Monday, June 28, 2010
If you are an MMO gamer, don't be fooled by the persistence of the world in Realtime World's new online GTA-clone All Points Bulletin (APB). It's not for you. I'd argue that it's not even an MMO. It's a shooter with driving and great customization options that just so happens to take place in a single persistent world instead of the usual structure of separate servers for each match.
The core gameplay consists of receiving a mission that gives you an objective and some opponents and sets you loose in the city. Each mission is more like a miniature Warsong Gulch match than a warcraft-style "quest" - though sometimes you will be Fed Ex-ing an item from one place to another - sometimes in an actual delivery truck, even. Nonetheless, such quest-like mechanics end up bearing more resemblance to capture-the-flag than deliver-the-parcel.
If you can accept the analogy: APB is like Halo or Call of Duty if you got to hang out in the map between matches instead of going to a "find a match" menu. Except it plays exactly like Grand Theft Auto, with very basic first-person shooting and challenging and sometimes wonky driving.
Any reports you've heard that the shooting or driving is "bad" are greatly exaggerated. They certainly are simplistic, but that's not necessarily a bad thing. The shooting is serviceable, and the driving is actually quite good if you spend enough time with it to realize that not every car handles like crap, and you have access to nice cars from the beginning if you simply steal/commandeer them when you see one nearby. The game actually gives you a nice little voiced video tutorial explaining how to use the handbrake, which is the key to driving in APB. Once you master the handbrake, driving gets a lot more fun. I think I can safely liken most harsh criticism of the driving to hating on Mario Kart before you learn to power slide. Just because you sucked at it doesn't make it bad.
That said, the shooting and driving aren't extraordinary or groundbreaking either, and they make up the entirety of the gameplay.
So don't play APB if you are looking for an MMO, and don't play APB if you are looking for a top-tier shooting experience. Do play APB if you like GTA and arcadey third-person shooting and driving, and the ocassional bit of utter chaos. Especially do play APB if you like customization and have an artistic side.
One of the best selling points in the game is the nearly unlimited avatar customization.
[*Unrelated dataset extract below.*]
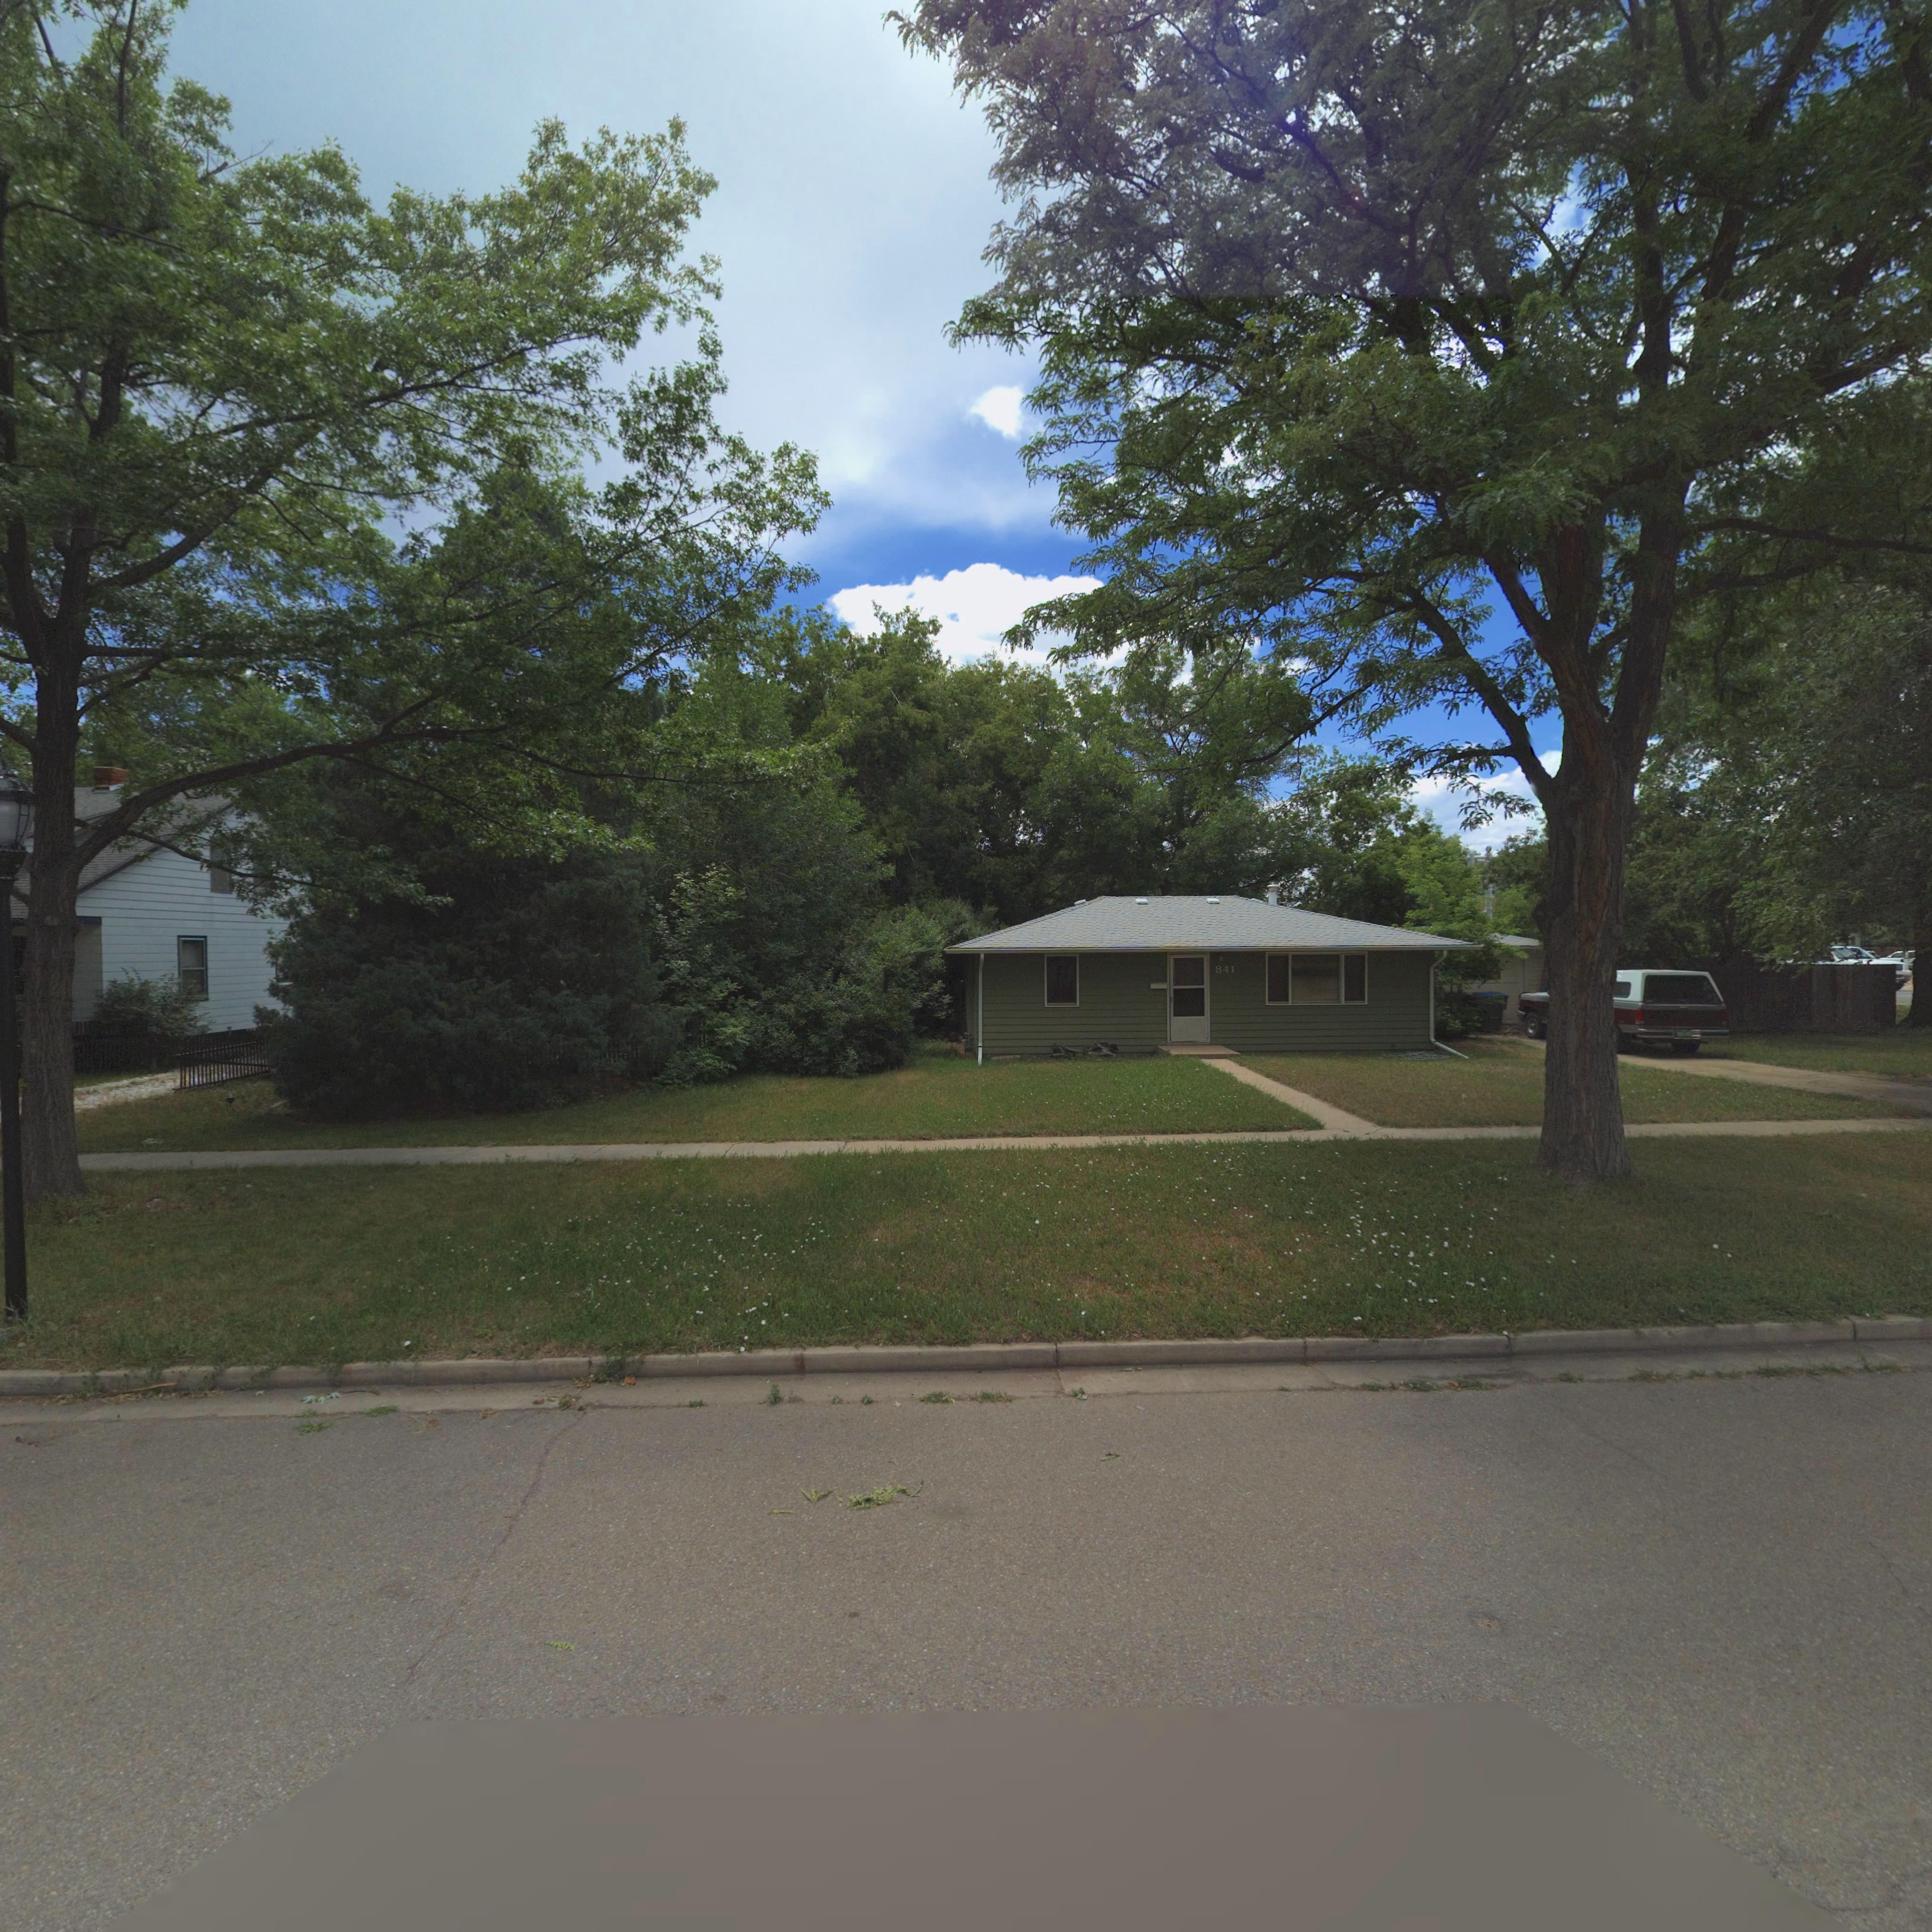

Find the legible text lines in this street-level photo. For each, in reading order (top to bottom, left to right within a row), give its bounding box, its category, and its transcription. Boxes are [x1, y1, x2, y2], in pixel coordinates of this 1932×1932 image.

It starts with the body, offering advanced sliders for everything from weight to eye tilt to ear size to body hair. Then, you can get new pieces of clothing and accessories and customize them heavily for color and texture, and even add symbols and art to them. You can use an in-game photoshop-like system to create your own symbols and art and use them as tatoos, as part of clothes, or even as car decals. You can compose your own music, repaint your car, and make your own art. Then you can sell it to other people who are less artistically-inclined.
At least, that's the idea. We'll have to wait and see how the customization market develops as the game matures. In beta, everyone is low level, picking from the same small set of options and itching to get into gunfights. There is no telling where it will go, but the tools are there. They are far from perfect and in some ways hard to use (especially when trying to place a piece of art at a certain angle), but they are there.
What appeals to me personally about the game is the opportunity to express myself artistically through my avatar, and play some fast-paced arcade-y driving and shooting. Unfortunately, the game already feels a bit repetitive only a few hours in; I find myself doing the same type of mission over and over. That's not necessarily a bad thing, as the missions are fun. It's just like how I might queue up for Arathi Basin 4 times in a row or play TF2 on the same 3 maps for hours. But APB, while deriving a lot of its fun from its simplicity, just isn't deep enough to compete with those games for long-term interest. It hurts APB greatly that there are no character classes, so everyone plays the same and even starts with the same gun. I have enjoyed playing APB at stretches of a few hours at a time, but I always eventually get bored and decide to log out. This is in stark contrast to games like Mass Effect 2, WoW, or League of Legends, where I sometimes I have to tear myself away from the desire to play many hours into a session and way after my bedtime.
It's also a shame for Realtime Worlds that better games are on ridiculously-cheap sale on Steam the same week that their game releases at full price.